Creating Knowledge Graphs from NLP Datasets (graphtechnologydevelopers.github.io)

🤖 AI Summary
A new open-source project, English Lexicon Time Machine, reconstructs the growth of English vocabulary from 1800–2019 by combining Wiktionary lemmas with Google Books 1-gram counts and rendering a radial “prefix trie” timelapse. Each node is a letter-prefix (up to six letters) sized by cumulative word-counts; first-use years are inferred from n‑gram frequencies, accumulated by prefix, and visualized as 220 frames encoded to a 1080p MP4/GIF. The repo offers a zero‑config ./setup.sh that spins up a Python venv, streams 26 Google 1‑gram shards, ingests a 1.4GB Wiktionary dump, checkpoints every artifact (lemmas, first-year inferences, prefix counts, layouts) for reproducibility, and supports render-only passes and tunable visualization flags (--min-radius, --base-edge-alpha, etc.).

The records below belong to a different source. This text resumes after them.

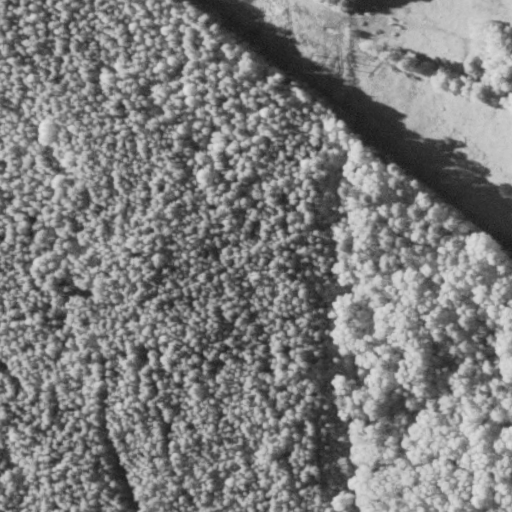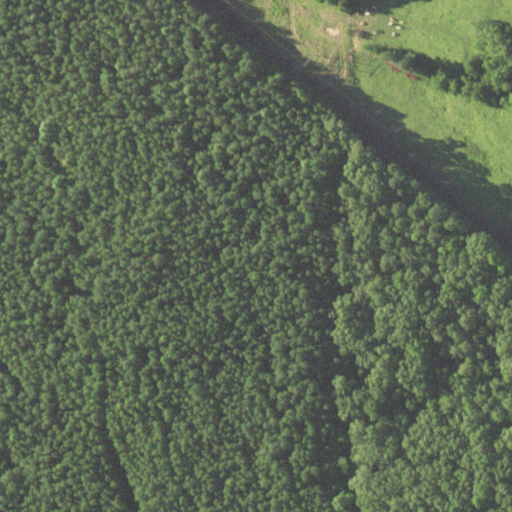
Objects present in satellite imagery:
power tower: (317, 57)
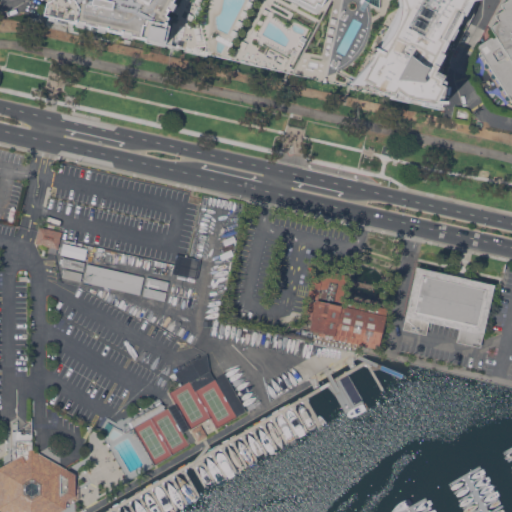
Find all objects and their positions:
parking lot: (498, 0)
building: (307, 4)
road: (12, 6)
building: (308, 8)
building: (114, 16)
building: (110, 17)
building: (384, 45)
building: (501, 47)
building: (500, 49)
building: (412, 50)
road: (454, 74)
road: (256, 99)
road: (145, 100)
road: (24, 111)
park: (241, 113)
road: (88, 126)
road: (46, 128)
road: (481, 133)
road: (22, 135)
road: (246, 143)
road: (200, 151)
road: (41, 154)
road: (118, 157)
road: (401, 160)
road: (382, 165)
road: (3, 168)
road: (37, 170)
road: (22, 171)
road: (311, 176)
road: (230, 182)
road: (3, 183)
road: (459, 200)
road: (430, 203)
road: (390, 218)
road: (175, 223)
building: (47, 237)
building: (48, 238)
road: (324, 241)
road: (9, 242)
building: (72, 251)
building: (74, 251)
building: (72, 263)
parking lot: (285, 264)
building: (185, 265)
building: (186, 265)
building: (72, 274)
building: (112, 278)
building: (113, 278)
road: (205, 279)
road: (188, 281)
building: (157, 282)
road: (8, 286)
road: (402, 286)
building: (154, 292)
road: (248, 294)
parking lot: (82, 298)
building: (447, 303)
building: (448, 304)
road: (172, 311)
building: (342, 311)
building: (340, 313)
road: (120, 327)
parking lot: (473, 337)
road: (507, 343)
road: (452, 347)
road: (263, 354)
road: (95, 359)
pier: (377, 365)
pier: (375, 375)
road: (37, 376)
road: (22, 379)
pier: (337, 389)
road: (75, 394)
park: (189, 404)
park: (213, 404)
pier: (313, 412)
building: (147, 414)
pier: (300, 418)
pier: (290, 423)
pier: (280, 429)
building: (199, 431)
pier: (270, 435)
pier: (237, 436)
park: (159, 437)
pier: (259, 441)
pier: (249, 447)
road: (196, 448)
pier: (507, 449)
pier: (203, 451)
pier: (239, 453)
pier: (509, 458)
pier: (229, 459)
pier: (219, 465)
pier: (511, 465)
pier: (207, 469)
pier: (199, 474)
pier: (463, 475)
building: (33, 480)
building: (34, 480)
pier: (191, 482)
pier: (468, 482)
road: (78, 485)
pier: (179, 489)
pier: (472, 491)
pier: (474, 493)
pier: (169, 496)
pier: (477, 497)
pier: (157, 499)
pier: (144, 503)
pier: (483, 503)
pier: (412, 505)
pier: (131, 506)
pier: (423, 508)
pier: (495, 508)
pier: (410, 509)
pier: (117, 510)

For the AI/ML and NLP community this is valuable as both a demonstrator and a dataset pipeline: it codifies lemma extraction, first-year inference, and prefix aggregation into repeatable scripts (src/ingest/*.py, src/build/*.py, src/viz/*.py), and exposes artifacts for downstream analysis or knowledge-graph construction. The project includes a ready Neo4j import (artifacts/years/first_years.tsv + example Cypher) so researchers can load temporal lexicon nodes and run diachronic or embedding‑based studies, augment language models with time-aware vocabularies, or build provenance-aware KGs from public NLP datasets.